El rechazo a la feminidad tradicional es algo que he empezado a notar en todas partes. Creo que por eso mi subconsciente empezó a rechazar esos atributos tan femeninos, tan propios. Y claro, la socialización de las nilñas para adaptarse al ideal de “la buena mujer” es una realidad, pero estos atributos eran muy míos. No tenía papás que me dijeran que tenía que ser de cierta manera. Y esa Salomé de cinco años, era completamente femenina. Entonces, ¿por qué empecé a rechazarla? ¿A rechazarme? Miremos a nuestro al rededor. Hay narrativas viniendo de todas partes diciéndonos, a todes, que las únicas que nos preocupamos por nuestra apariencia somos las mujeres. Que las mujeres no servimos en las empresas porque somos conflictivas y “enredamos todo”, o que el ascenso que nos ganamos fue un premio por un buen polvo. Y cuando tenemos conversaciones de política con hombres nos empiezan a dar piropos, a coquetear, mientras que con sus amigos siguen la conversación sin insinuaciones. El peor insulto para un hombre es que le digan “marica” y lo que más critican de los hombres gay es su feminidad. El rosado es para niñas, y las niñas son débiles. Los deportes son para los hombres, y los hombres son fuertes. Supongo que no quería ser débil y por eso me paró de gustar el rosado. Y quería ser fuerte entonces quería que las personas se concentraran en que practicaba deporte, que era muy buena debatiendo, con argumentos y todo. Quería que no me vieran por mi cuerpo, sino por mi inteligencia. Como a un hombre. 

Hoy sigo encontrando las maneras en las que este rechazo me ha afectado. Digo que no quiero tener hijos aunque una parte de mí sabe que sí quiero, porque en mi cabeza todavía no pueden coexistir la maternidad y el éxito profesional. No me gusta cocinar, hasta que mi novio me pide que le ayude haciendo la pasta que vamos a comer en la cena y no puedo parar de reírme mientras parto los tomates y revuelvo la salsa. La primera vez que dije que me aclaraba el pelo sin decir que “no mucho” ni que lo hago “solo cada seis meses” fue la semana pasada, en una columna de No apto. Recientemente redescrubrí los vestidos, porque había parado de usarlos, y encontré mi nueva prenda de vestir favorita. Me pinto las uñas también, aunque antes solo me echaba un brillo que no se notara mucho. 

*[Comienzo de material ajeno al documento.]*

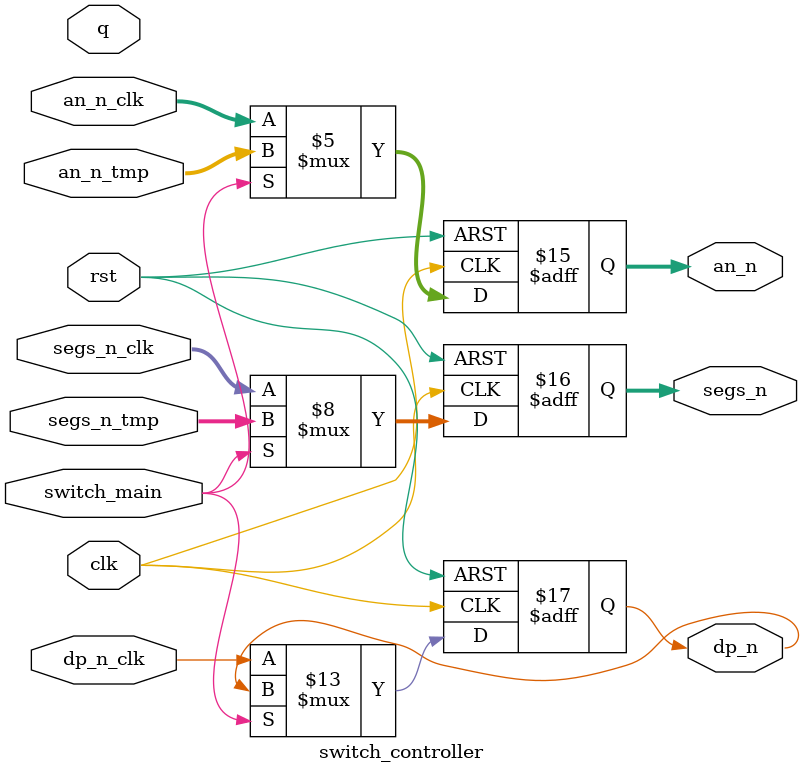
<source format=sv>
module switch_controller(
input clk, rst, q,
input [7:0]an_n_clk,
input [6:0]segs_n_clk,
input dp_n_clk,
input switch_main,

input [7:0]an_n_tmp,
input [6:0]segs_n_tmp,


output reg [7:0]an_n,
output reg [6:0]segs_n,
output reg dp_n
    );
    
reg mux_select;
        
       always@(posedge clk or posedge rst) begin
        if (rst) begin
            segs_n <= 7'b0000000;
            an_n <= 8'b0000000;
            dp_n <= 1'b0;
            mux_select <= 1'b0;
        end else begin
            mux_select <= ~mux_select;
                if (q) begin
                mux_select <= !mux_select;
            end
            if (switch_main) begin
                segs_n <= segs_n_tmp;
                an_n <= an_n_tmp;
            end else begin
                segs_n <= segs_n_clk;
                an_n <= an_n_clk;
                dp_n <= dp_n_clk;
                
            end
        end
    end
endmodule

</source>
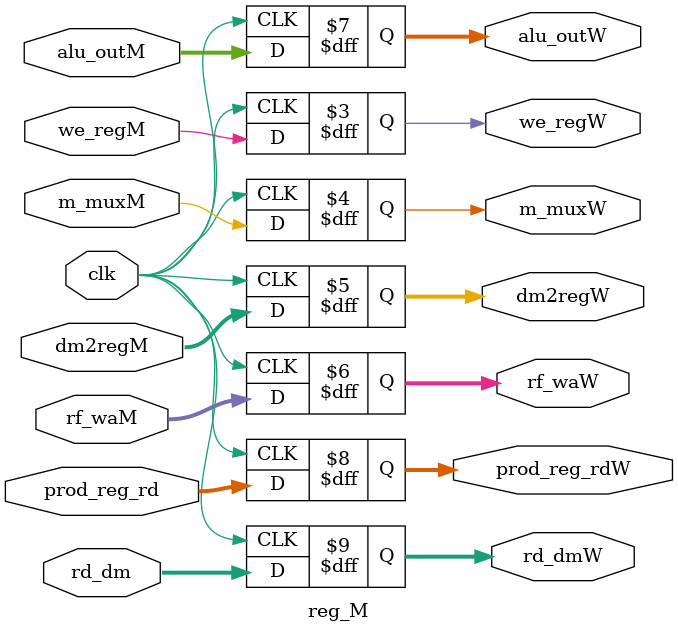
<source format=v>
`timescale 1ns / 1ps

module reg_M(
    input  wire        clk,
    input  wire [31:0] rd_dm,
    input  wire [1:0]  dm2regM,
    input  wire [4:0]  rf_waM,
    input  wire        we_regM,
    input  wire        m_muxM,//
    input  wire [31:0] alu_outM,
    input  wire [31:0] prod_reg_rd,
    
    output reg         we_regW,
    output reg         m_muxW,
    output reg  [1:0]  dm2regW,
    output reg  [4:0]  rf_waW,
    output reg  [31:0] alu_outW,
    output reg  [31:0] prod_reg_rdW,
    output reg  [31:0] rd_dmW
    );
    
    initial begin
        we_regW = 0;
        dm2regW = 0;
        rf_waW = 0;
        rd_dmW = 0;
        alu_outW = 0;
        prod_reg_rdW = 0;
        m_muxW = 0;
    end
    
    always @ (posedge clk) begin
        we_regW <= we_regM;
        dm2regW <= dm2regM;
        rf_waW <= rf_waM;
        alu_outW <= alu_outM;
        prod_reg_rdW <= prod_reg_rd;
        rd_dmW <= rd_dm;
        m_muxW <= m_muxM;
    end
    
endmodule

</source>
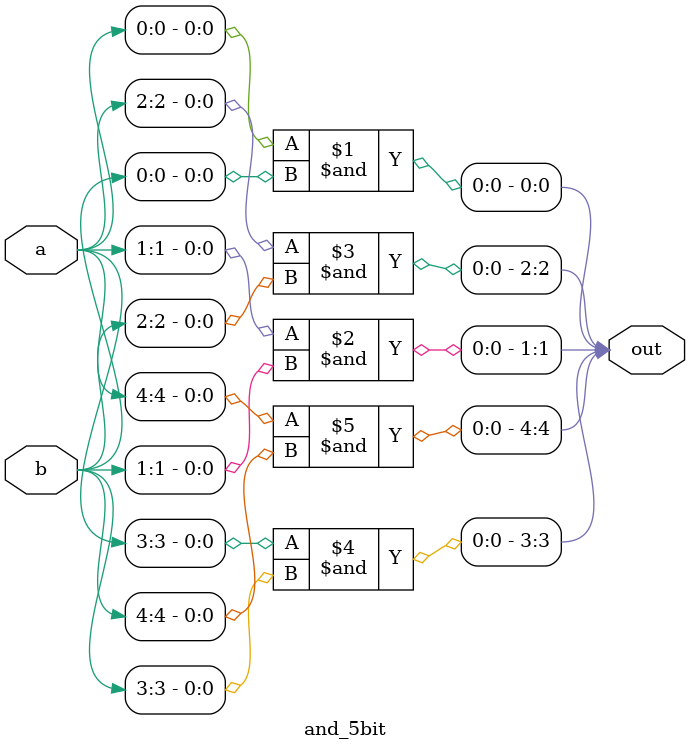
<source format=v>
module and_5bit (out, a, b);
input [4:0] a, b;
output [4:0] out;

assign out[0] = a[0] & b[0];
assign out[1] = a[1] & b[1];
assign out[2] = a[2] & b[2];		// inputların her biti and lendi
assign out[3] = a[3] & b[3];
assign out[4] = a[4] & b[4];

endmodule
</source>
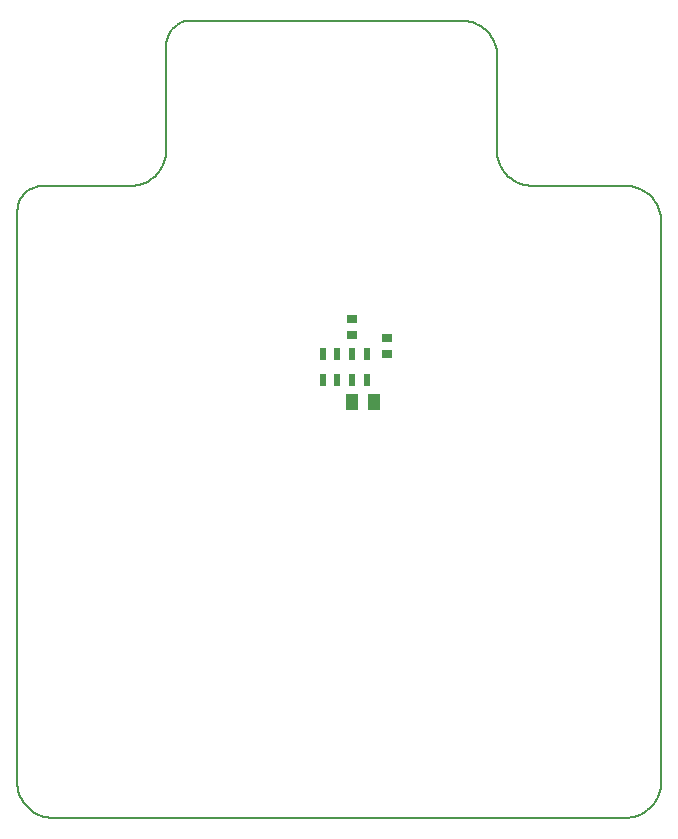
<source format=gbp>
G04*
G04 #@! TF.GenerationSoftware,Altium Limited,Altium Designer,22.4.2 (48)*
G04*
G04 Layer_Color=128*
%FSLAX44Y44*%
%MOMM*%
G71*
G04*
G04 #@! TF.SameCoordinates,AE55E6FE-B37C-48CA-A5CC-AE0976963D19*
G04*
G04*
G04 #@! TF.FilePolarity,Positive*
G04*
G01*
G75*
%ADD19C,0.2032*%
%ADD20R,1.0000X1.4000*%
%ADD28R,0.9500X0.8000*%
%ADD74R,0.6000X1.1000*%
D19*
X406086Y565073D02*
X406189Y562589D01*
X406496Y560122D01*
X407006Y557689D01*
X407716Y555307D01*
X408619Y552991D01*
X409711Y550757D01*
X410984Y548622D01*
X412428Y546599D01*
X414035Y544702D01*
X415793Y542944D01*
X417690Y541337D01*
X419713Y539893D01*
X421848Y538620D01*
X424082Y537528D01*
X426398Y536625D01*
X428780Y535915D01*
X431213Y535405D01*
X433680Y535098D01*
X436164Y534995D01*
X406086Y644998D02*
X405983Y647476D01*
X405676Y649936D01*
X405167Y652363D01*
X404460Y654740D01*
X403558Y657050D01*
X402469Y659278D01*
X401200Y661408D01*
X399759Y663426D01*
X398156Y665319D01*
X396403Y667072D01*
X394510Y668675D01*
X392492Y670116D01*
X390362Y671385D01*
X388134Y672474D01*
X385824Y673376D01*
X383447Y674083D01*
X381020Y674592D01*
X378560Y674899D01*
X376082Y675001D01*
X514984Y1D02*
X517463Y103D01*
X519925Y410D01*
X522353Y919D01*
X524731Y1627D01*
X527043Y2529D01*
X529271Y3619D01*
X531403Y4889D01*
X533422Y6330D01*
X535315Y7934D01*
X537070Y9688D01*
X538673Y11581D01*
X540115Y13600D01*
X541385Y15732D01*
X542474Y17961D01*
X543376Y20272D01*
X544084Y22650D01*
X544593Y25078D01*
X544900Y27540D01*
X545003Y30019D01*
X545003Y504993D02*
X544900Y507470D01*
X544593Y509931D01*
X544085Y512358D01*
X543377Y514734D01*
X542476Y517044D01*
X541386Y519272D01*
X540117Y521402D01*
X538676Y523420D01*
X537074Y525313D01*
X535320Y527066D01*
X533428Y528669D01*
X531410Y530109D01*
X529280Y531379D01*
X527052Y532468D01*
X524742Y533369D01*
X522366Y534077D01*
X519939Y534586D01*
X517478Y534892D01*
X515000Y534995D01*
X147201Y675001D02*
X144643Y674847D01*
X142123Y674385D01*
X139678Y673623D01*
X137341Y672571D01*
X135149Y671246D01*
X133132Y669666D01*
X131321Y667855D01*
X129741Y665838D01*
X128415Y663645D01*
X127364Y661309D01*
X126602Y658863D01*
X126140Y656343D01*
X125985Y653786D01*
X95967Y534995D02*
X98446Y535097D01*
X100907Y535404D01*
X103336Y535913D01*
X105714Y536621D01*
X108025Y537523D01*
X110254Y538613D01*
X112385Y539883D01*
X114404Y541325D01*
X116298Y542928D01*
X118052Y544682D01*
X119655Y546576D01*
X121097Y548595D01*
X122367Y550726D01*
X123457Y552955D01*
X124359Y555266D01*
X125066Y557644D01*
X125576Y560072D01*
X125883Y562534D01*
X125985Y565013D01*
X2Y30039D02*
X105Y27558D01*
X412Y25094D01*
X922Y22665D01*
X1630Y20285D01*
X2532Y17973D01*
X3623Y15742D01*
X4894Y13609D01*
X6336Y11589D01*
X7941Y9694D01*
X9696Y7939D01*
X11591Y6334D01*
X13611Y4892D01*
X15744Y3621D01*
X17974Y2531D01*
X20287Y1628D01*
X22666Y920D01*
X25096Y410D01*
X27560Y103D01*
X30040Y1D01*
X21261Y534995D02*
X18699Y534840D01*
X16173Y534377D01*
X13723Y533613D01*
X11382Y532560D01*
X9185Y531232D01*
X7164Y529648D01*
X5349Y527833D01*
X3765Y525812D01*
X2437Y523615D01*
X1384Y521275D01*
X620Y518824D01*
X157Y516299D01*
X2Y513736D01*
X406086Y644997D02*
X406086Y565073D01*
X147201Y675001D02*
X376082D01*
X545003Y30019D02*
Y504992D01*
X436164Y534995D02*
X515000D01*
X125985Y565013D02*
X125985Y653786D01*
X21261Y534995D02*
X95967D01*
X30040Y1D02*
X514984D01*
X2Y30039D02*
Y513736D01*
D20*
X302232Y352086D02*
D03*
X283732D02*
D03*
D28*
X312723Y406446D02*
D03*
Y392946D02*
D03*
X283673Y422317D02*
D03*
Y408817D02*
D03*
D74*
X270989Y370904D02*
D03*
X258489D02*
D03*
X295989D02*
D03*
X283489D02*
D03*
X258489Y392904D02*
D03*
X295989D02*
D03*
X270989D02*
D03*
X283489D02*
D03*
M02*

</source>
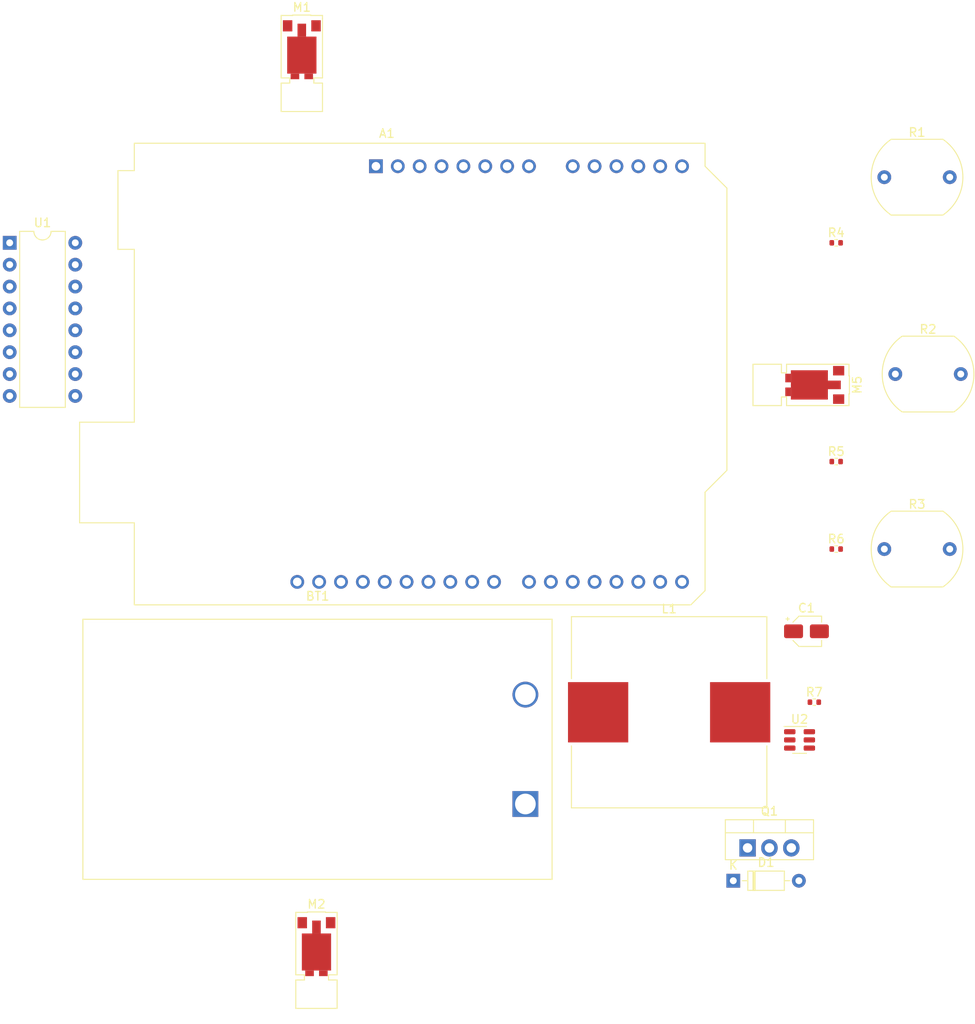
<source format=kicad_pcb>
(kicad_pcb (version 20221018) (generator pcbnew)

  (general
    (thickness 1.6)
  )

  (paper "A4")
  (layers
    (0 "F.Cu" signal)
    (31 "B.Cu" signal)
    (32 "B.Adhes" user "B.Adhesive")
    (33 "F.Adhes" user "F.Adhesive")
    (34 "B.Paste" user)
    (35 "F.Paste" user)
    (36 "B.SilkS" user "B.Silkscreen")
    (37 "F.SilkS" user "F.Silkscreen")
    (38 "B.Mask" user)
    (39 "F.Mask" user)
    (40 "Dwgs.User" user "User.Drawings")
    (41 "Cmts.User" user "User.Comments")
    (42 "Eco1.User" user "User.Eco1")
    (43 "Eco2.User" user "User.Eco2")
    (44 "Edge.Cuts" user)
    (45 "Margin" user)
    (46 "B.CrtYd" user "B.Courtyard")
    (47 "F.CrtYd" user "F.Courtyard")
    (48 "B.Fab" user)
    (49 "F.Fab" user)
    (50 "User.1" user)
    (51 "User.2" user)
    (52 "User.3" user)
    (53 "User.4" user)
    (54 "User.5" user)
    (55 "User.6" user)
    (56 "User.7" user)
    (57 "User.8" user)
    (58 "User.9" user)
  )

  (setup
    (pad_to_mask_clearance 0)
    (pcbplotparams
      (layerselection 0x00010fc_ffffffff)
      (plot_on_all_layers_selection 0x0000000_00000000)
      (disableapertmacros false)
      (usegerberextensions false)
      (usegerberattributes true)
      (usegerberadvancedattributes true)
      (creategerberjobfile true)
      (dashed_line_dash_ratio 12.000000)
      (dashed_line_gap_ratio 3.000000)
      (svgprecision 4)
      (plotframeref false)
      (viasonmask false)
      (mode 1)
      (useauxorigin false)
      (hpglpennumber 1)
      (hpglpenspeed 20)
      (hpglpendiameter 15.000000)
      (dxfpolygonmode true)
      (dxfimperialunits true)
      (dxfusepcbnewfont true)
      (psnegative false)
      (psa4output false)
      (plotreference true)
      (plotvalue true)
      (plotinvisibletext false)
      (sketchpadsonfab false)
      (subtractmaskfromsilk false)
      (outputformat 1)
      (mirror false)
      (drillshape 1)
      (scaleselection 1)
      (outputdirectory "")
    )
  )

  (net 0 "")
  (net 1 "unconnected-(A1-NC-Pad1)")
  (net 2 "unconnected-(A1-IOREF-Pad2)")
  (net 3 "unconnected-(A1-~{RESET}-Pad3)")
  (net 4 "unconnected-(A1-3V3-Pad4)")
  (net 5 "Net-(A1-+5V)")
  (net 6 "Net-(A1-GND-Pad6)")
  (net 7 "Net-(A1-GND-Pad7)")
  (net 8 "Net-(A1-VIN)")
  (net 9 "unconnected-(A1-A0-Pad9)")
  (net 10 "unconnected-(A1-A1-Pad10)")
  (net 11 "unconnected-(A1-A2-Pad11)")
  (net 12 "unconnected-(A1-A3-Pad12)")
  (net 13 "unconnected-(A1-SDA{slash}A4-Pad13)")
  (net 14 "unconnected-(A1-SCL{slash}A5-Pad14)")
  (net 15 "unconnected-(A1-D0{slash}RX-Pad15)")
  (net 16 "unconnected-(A1-D1{slash}TX-Pad16)")
  (net 17 "Net-(A1-D2)")
  (net 18 "unconnected-(A1-D3-Pad18)")
  (net 19 "unconnected-(A1-D4-Pad19)")
  (net 20 "Net-(A1-D5)")
  (net 21 "unconnected-(A1-D6-Pad21)")
  (net 22 "Net-(A1-D7)")
  (net 23 "unconnected-(A1-D8-Pad23)")
  (net 24 "unconnected-(A1-D9-Pad24)")
  (net 25 "Net-(A1-D10)")
  (net 26 "Net-(A1-D11)")
  (net 27 "unconnected-(A1-D12-Pad27)")
  (net 28 "unconnected-(A1-D13-Pad28)")
  (net 29 "Net-(M5--)")
  (net 30 "unconnected-(A1-AREF-Pad30)")
  (net 31 "unconnected-(A1-SDA{slash}A4-Pad31)")
  (net 32 "unconnected-(A1-SCL{slash}A5-Pad32)")
  (net 33 "Net-(BT1-+)")
  (net 34 "GND")
  (net 35 "Net-(U1-VCC1)")
  (net 36 "Net-(D1-K)")
  (net 37 "Net-(M1-+)")
  (net 38 "Net-(M1--)")
  (net 39 "Net-(M2-+)")
  (net 40 "Net-(M2--)")
  (net 41 "Net-(Q1-G)")
  (net 42 "Net-(R1-Pad1)")
  (net 43 "Net-(R2-Pad1)")
  (net 44 "Net-(R3-Pad1)")
  (net 45 "unconnected-(U1-GND-Pad4)")
  (net 46 "unconnected-(U1-2A-Pad7)")
  (net 47 "unconnected-(U1-4A-Pad15)")
  (net 48 "unconnected-(U2-TRIG-Pad1)")
  (net 49 "unconnected-(U2-GND-Pad2)")
  (net 50 "unconnected-(U2-SET-Pad3)")
  (net 51 "unconnected-(U2-DIV-Pad4)")
  (net 52 "unconnected-(U2-V+-Pad5)")

  (footprint "Diode_THT:D_DO-35_SOD27_P7.62mm_Horizontal" (layer "F.Cu") (at 162.795 117.25))

  (footprint "Inductor_SMD:L_Wuerth_HCI-2212" (layer "F.Cu") (at 155.345 97.69))

  (footprint "Package_TO_SOT_THT:TO-220-3_Vertical" (layer "F.Cu") (at 164.455 113.44))

  (footprint "Capacitor_SMD:CP_Elec_3x5.4" (layer "F.Cu") (at 171.295 88.29))

  (footprint "Motors:Vybronics_VZ30C1T8219732L" (layer "F.Cu") (at 112.675 22.335))

  (footprint "Resistor_SMD:R_0402_1005Metric" (layer "F.Cu") (at 174.75 78.74))

  (footprint "Package_TO_SOT_SMD:TSOT-23-6" (layer "F.Cu") (at 170.495 100.9))

  (footprint "OptoDevice:R_LDR_10x8.5mm_P7.6mm_Vertical" (layer "F.Cu") (at 180.34 35.56))

  (footprint "Battery:BatteryHolder_Eagle_12BH611-GR" (layer "F.Cu") (at 138.645 108.34))

  (footprint "Motors:Vybronics_VZ30C1T8219732L" (layer "F.Cu") (at 114.375 126.475))

  (footprint "Resistor_SMD:R_0402_1005Metric" (layer "F.Cu") (at 174.75 43.18))

  (footprint "Module:Arduino_UNO_R3" (layer "F.Cu") (at 121.285 34.29))

  (footprint "Resistor_SMD:R_0402_1005Metric" (layer "F.Cu") (at 174.75 68.58))

  (footprint "Motors:Vybronics_VZ30C1T8219732L" (layer "F.Cu") (at 170.685 59.68 -90))

  (footprint "OptoDevice:R_LDR_10x8.5mm_P7.6mm_Vertical" (layer "F.Cu") (at 180.34 78.74))

  (footprint "Package_DIP:DIP-16_W7.62mm" (layer "F.Cu") (at 78.74 43.18))

  (footprint "Resistor_SMD:R_0402_1005Metric" (layer "F.Cu") (at 172.21 96.52))

  (footprint "OptoDevice:R_LDR_10x8.5mm_P7.6mm_Vertical" (layer "F.Cu") (at 181.62 58.42))

)

</source>
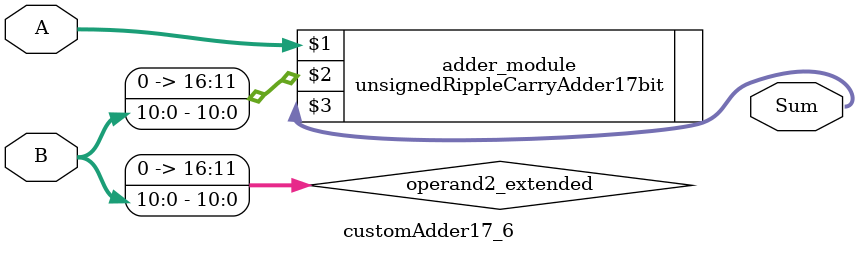
<source format=v>

module customAdder17_6(
                    input [16 : 0] A,
                    input [10 : 0] B,
                    
                    output [17 : 0] Sum
            );

    wire [16 : 0] operand2_extended;
    
    assign operand2_extended =  {6'b0, B};
    
    unsignedRippleCarryAdder17bit adder_module(
        A,
        operand2_extended,
        Sum
    );
    
endmodule
        
</source>
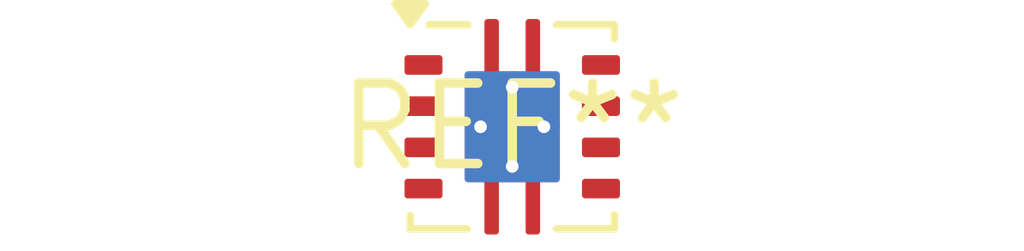
<source format=kicad_pcb>
(kicad_pcb (version 20240108) (generator pcbnew)

  (general
    (thickness 1.6)
  )

  (paper "A4")
  (layers
    (0 "F.Cu" signal)
    (31 "B.Cu" signal)
    (32 "B.Adhes" user "B.Adhesive")
    (33 "F.Adhes" user "F.Adhesive")
    (34 "B.Paste" user)
    (35 "F.Paste" user)
    (36 "B.SilkS" user "B.Silkscreen")
    (37 "F.SilkS" user "F.Silkscreen")
    (38 "B.Mask" user)
    (39 "F.Mask" user)
    (40 "Dwgs.User" user "User.Drawings")
    (41 "Cmts.User" user "User.Comments")
    (42 "Eco1.User" user "User.Eco1")
    (43 "Eco2.User" user "User.Eco2")
    (44 "Edge.Cuts" user)
    (45 "Margin" user)
    (46 "B.CrtYd" user "B.Courtyard")
    (47 "F.CrtYd" user "F.Courtyard")
    (48 "B.Fab" user)
    (49 "F.Fab" user)
    (50 "User.1" user)
    (51 "User.2" user)
    (52 "User.3" user)
    (53 "User.4" user)
    (54 "User.5" user)
    (55 "User.6" user)
    (56 "User.7" user)
    (57 "User.8" user)
    (58 "User.9" user)
  )

  (setup
    (pad_to_mask_clearance 0)
    (pcbplotparams
      (layerselection 0x00010fc_ffffffff)
      (plot_on_all_layers_selection 0x0000000_00000000)
      (disableapertmacros false)
      (usegerberextensions false)
      (usegerberattributes false)
      (usegerberadvancedattributes false)
      (creategerberjobfile false)
      (dashed_line_dash_ratio 12.000000)
      (dashed_line_gap_ratio 3.000000)
      (svgprecision 4)
      (plotframeref false)
      (viasonmask false)
      (mode 1)
      (useauxorigin false)
      (hpglpennumber 1)
      (hpglpenspeed 20)
      (hpglpendiameter 15.000000)
      (dxfpolygonmode false)
      (dxfimperialunits false)
      (dxfusepcbnewfont false)
      (psnegative false)
      (psa4output false)
      (plotreference false)
      (plotvalue false)
      (plotinvisibletext false)
      (sketchpadsonfab false)
      (subtractmaskfromsilk false)
      (outputformat 1)
      (mirror false)
      (drillshape 1)
      (scaleselection 1)
      (outputdirectory "")
    )
  )

  (net 0 "")

  (footprint "Texas_DRB0008A" (layer "F.Cu") (at 0 0))

)

</source>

Mientras cuestiono las masculinidades frágiles , también he aprendido a cuestionar los ataques hacia la feminidad. Me he dado cuenta que una mujer puede ser femenina y  muy inteligente. Que puede usar vestido y no le quita ni una fracción de la credibilidad que tendría si estuviera usando traje. Que la feminidad no demerita a nadie, y que no es un insulto. He parado de luchar contra la corriente, y he intentado rescatar a esa Salomé chiquita, que se perdió en un mundo que le dijeron que no iba a llegar a ninguna parte si seguía siendo ella.